There is this lingering issue of where to define the cropping locations. But the RNN perspective basically solves this problem. We can use the latest summary ot predict the next crop location. This should make sure that we crop out important locations that we haven’t looked at before.

We’re sooo close, but it’s still not enough. The approach works better if you have some randomness in where you look. It makes some sense – you don’t want your previous crops to completely predetermine your next proposal. Instead, they sample the crops around some mean, and the mean is a function of the previous summary states. Conceptually, this is nice, but it introduces some difficulties with training. We can’t just backpropagate everything.

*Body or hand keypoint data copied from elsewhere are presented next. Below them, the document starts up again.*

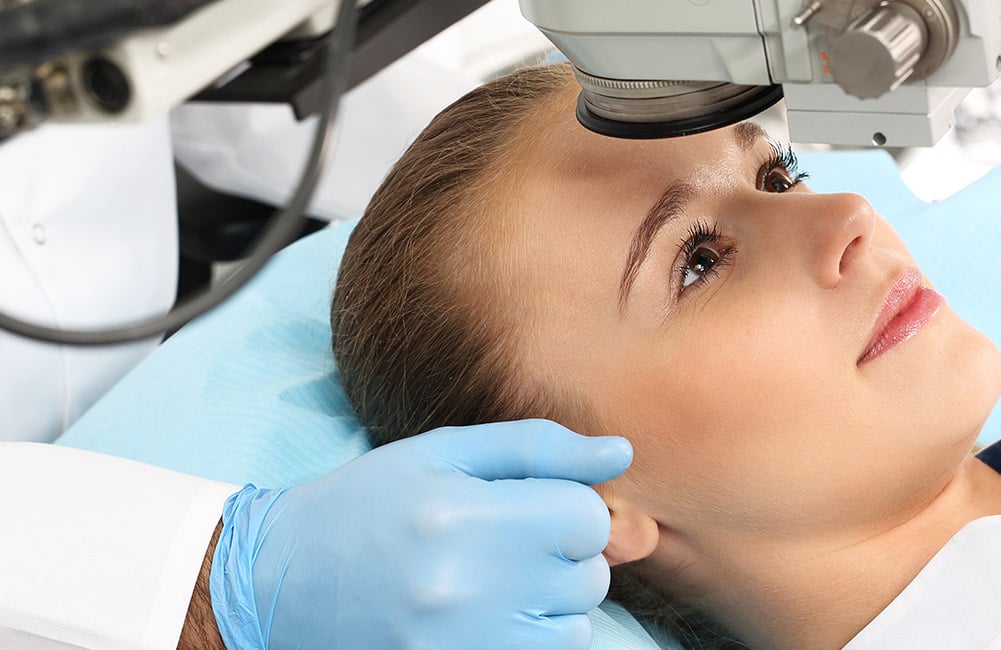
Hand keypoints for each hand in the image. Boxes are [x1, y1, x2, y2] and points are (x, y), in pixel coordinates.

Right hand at [208, 420, 631, 649]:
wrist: (280, 581)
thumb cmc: (369, 504)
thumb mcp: (443, 453)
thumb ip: (538, 447)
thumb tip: (621, 453)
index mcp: (462, 515)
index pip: (586, 518)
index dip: (569, 509)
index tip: (533, 508)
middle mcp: (464, 587)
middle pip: (588, 575)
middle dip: (563, 555)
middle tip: (507, 544)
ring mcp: (463, 643)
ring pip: (574, 625)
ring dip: (550, 602)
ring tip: (493, 581)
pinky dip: (530, 637)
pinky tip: (487, 615)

More precisely, we want to propose a mean cropping location in such a way that, across many random samples around that location, these classification errors are small. This is different from the usual neural network objective, where we’re trying to minimize a deterministic loss, which depends on the network parameters.

Fortunately, there is work on how you do this. I could just show you some math, but I think it’s better if we look at some plots.

A refresher, how does gradient descent work? You need to be able to evaluate the loss at the current parameter \(\mu\). Then, you move your parameter in the negative gradient direction.

The only problem with using gradient descent now is that… we see neither \(f\left(\mu\right)\)… nor it’s gradient. So, we flat out just can’t do gradient descent. We observe these red points, which are random crops around the deterministic mean. How should we update our parameter? Well, if you look at this plot, it makes sense to move it in a direction where the f’s typically seem pretty small.

It turns out that this is exactly what this mathematical identity tells you to do. To take the gradient of this expectation, you can average over a weighted score function. These terms are directions, relative to the current parameter value. The weights are higher for points that have higher values of f. If all the f’s were comparable, then this is basically 0, since the locations have mean

But if some of the f’s are much larger than others, we’ll move in those directions. (well really, we move in the negative gradient direction, since we’re trying to minimize the function).

Here’s an interactive illustration of that idea. It takes some time, but eventually it learns to put the mean near the the bottom of this function.

At this point, you have everything you need to implement a recurrent hard attention model. You have modules for cropping images and making predictions, and you know a way to optimize functions that have an element of randomness.

And that wraps up part 1. There were three major topics: gating, soft attention, and hard attention. Gating made sure that inputs from early on could still influence summaries at a later point, making meaningful compression possible across long sequences. Soft attention let us navigate a larger collection of local summaries. And hard attention allowed us to focus on just the parts of the input that matters, reducing a lot of the computational burden.

In the second part, we’ll discuss more sophisticated approaches modules for building these summaries. With that, thank you, and take it away Aidan!